In the meantime There are things you can try. It might be an idea to go back to basics and make walks fun and less stressful for awhile. If shes ok in the car and you can it might be an idea to drive to quieter areas like a park after busy times and where they are only a few dogs while she and you gets confidence back. Then gruadully build up to quiet side roads and then busier areas as she copes. If theres someone you know with a calm confident dog she likes and you can walk her with that will help. You can try her with treats with dogs at a distance, if you can turn her 180 degrees so shes facing the other way it would break eye contact and focus on the dog. Try high value treats, hot dogs, chicken and cheese and do the sit and watch me. My favourite is cheese like primula in the tube, most dogs love it and will carry on licking and trying to get it out the tube.
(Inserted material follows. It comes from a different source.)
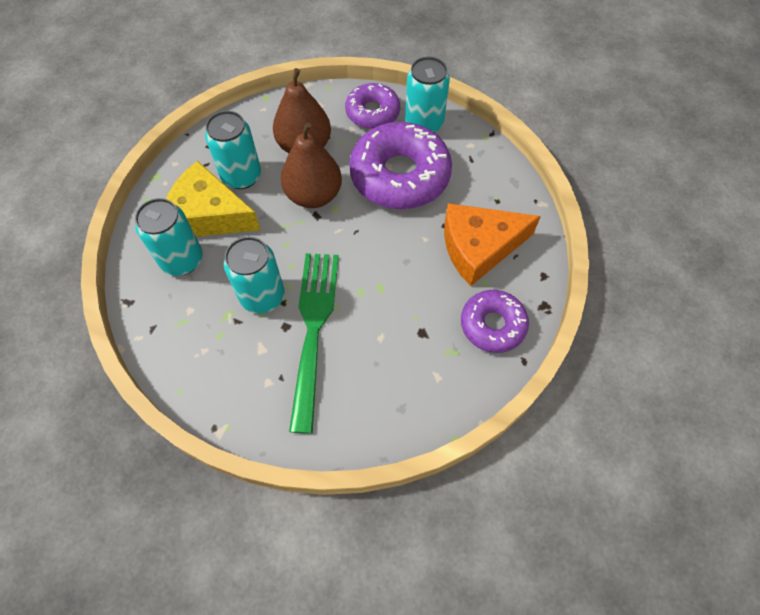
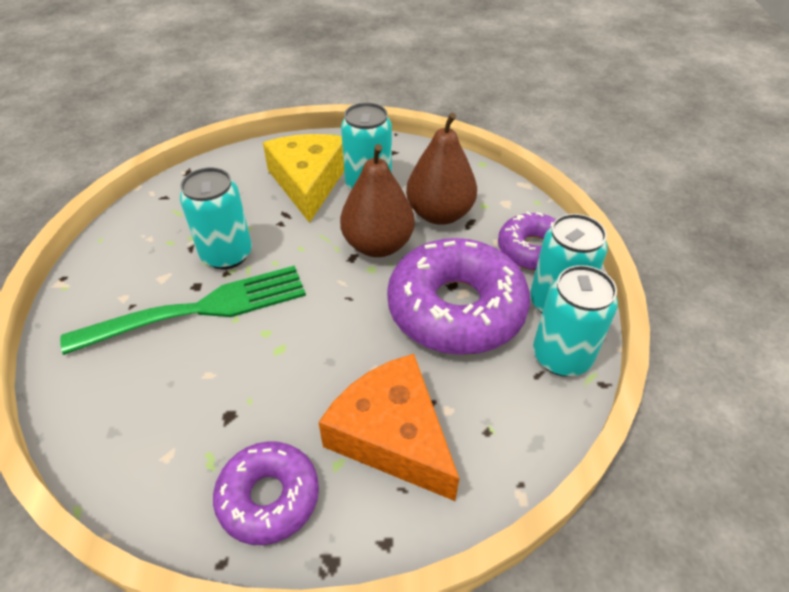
camera: 65 degrees right, 15 degrees down
(182, 260) = (247, 186): turquoise can -> turquoise can (561, 356)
One thing are you finding that you get tense and worried about taking her out.? I know its easier said then done but if you are that will also be picked up by her and will add to her anxiety confirming in her mind there is something to worry about. So try to be calm if you can.

Hope this might help.


----------



## Rottiefan (Jun 20, 2010)

Very good posts above. One more thing you may like to try is a clicker. The beauty about this method is that the clicker is a sound that the dog only hears when she gets a treat. Using 'watch me' commands are good, but sometimes they can be ignored easier than a clicker. 
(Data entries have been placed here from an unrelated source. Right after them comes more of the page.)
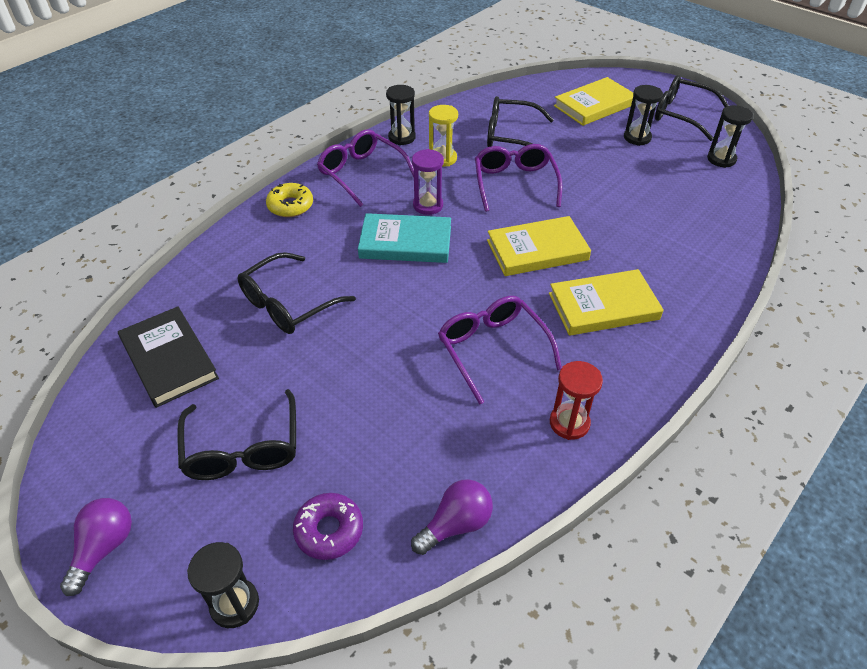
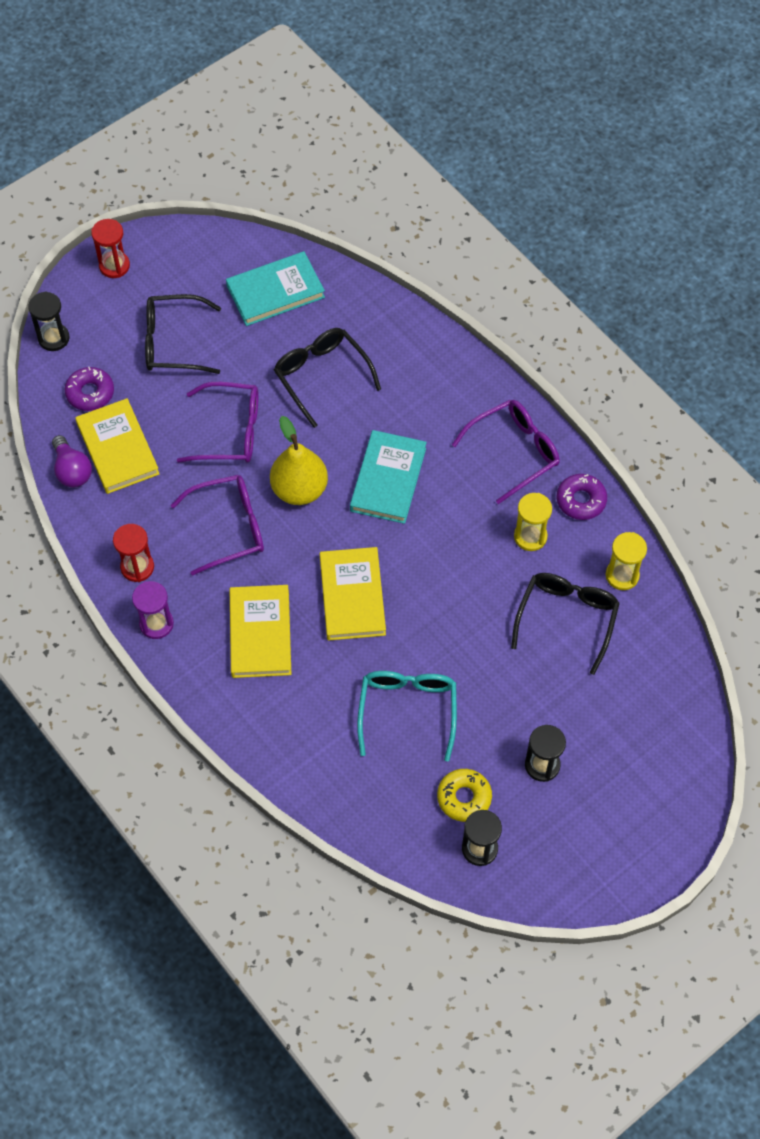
camera: 100 degrees right, 15 degrees up
(104, 548) = (114, 266): purple light bulb -> red hourglass
(169, 359) = (275, 292): black book -> turquoise book
(290, 206) = (467, 383): yellow donut -> yellow donut (464, 797)
(402, 137) = (581, 500): black hourglass -> purple donut
(428, 205) = (445, 508): purple hourglass -> purple hourglass (156, 624)
(431, 301) = (299, 489): none -> yellow pear
(463, 115) = (622, 575): none -> yellow hourglass
(515, 184) = (468, 601): purple glasses -> purple glasses (229, 431)
(594, 105) = (627, 738): yellow book -> yellow book (118, 449)
(631, 205) = (407, 711): none -> turquoise glasses
(682, 115) = (587, 842): black glasses -> none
Basically, as soon you see another dog, click the clicker and give her a treat. Obviously you need to do this before she gets worked up. To start, you'll need to 'load' the clicker's sound. So, at home, practise some basic obediance and whenever she does something you ask, like 'sit' or retrieves a ball etc., click and treat. Use high-value treats to build the association that click means a treat. You are effectively marking good behaviour. 
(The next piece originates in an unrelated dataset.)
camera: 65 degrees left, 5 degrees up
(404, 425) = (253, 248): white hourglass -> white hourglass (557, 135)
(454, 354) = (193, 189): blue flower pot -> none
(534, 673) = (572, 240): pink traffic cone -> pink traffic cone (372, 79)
From then, you can build positive associations with other dogs out on walks. It works in a number of stages: 1) When she sees another dog, click and treat 2) When she sees another dog, click and wait for her to look up at you, expecting a treat- then give her one 3) Then, she'll eventually look up at you automatically upon seeing another dog, which you click and treat for 4) Remove the clicker and just treat when she looks up 5) Phase out the treats, so she gets 1 treat for looking up at you twice, instead of once, then every three times, she gets a treat etc. Substitute treats for praise.

The above stages need to completed one at a time so that she can do each consistently before you move to the next stage. You can begin to bring in a 'watch me' too around stage 3 or 4, if you like. 

Hope this helps. It sounds complicated but it really isn't. It's my favourite method when beginning to work with dogs who are reactive or nervous in different environments.


----------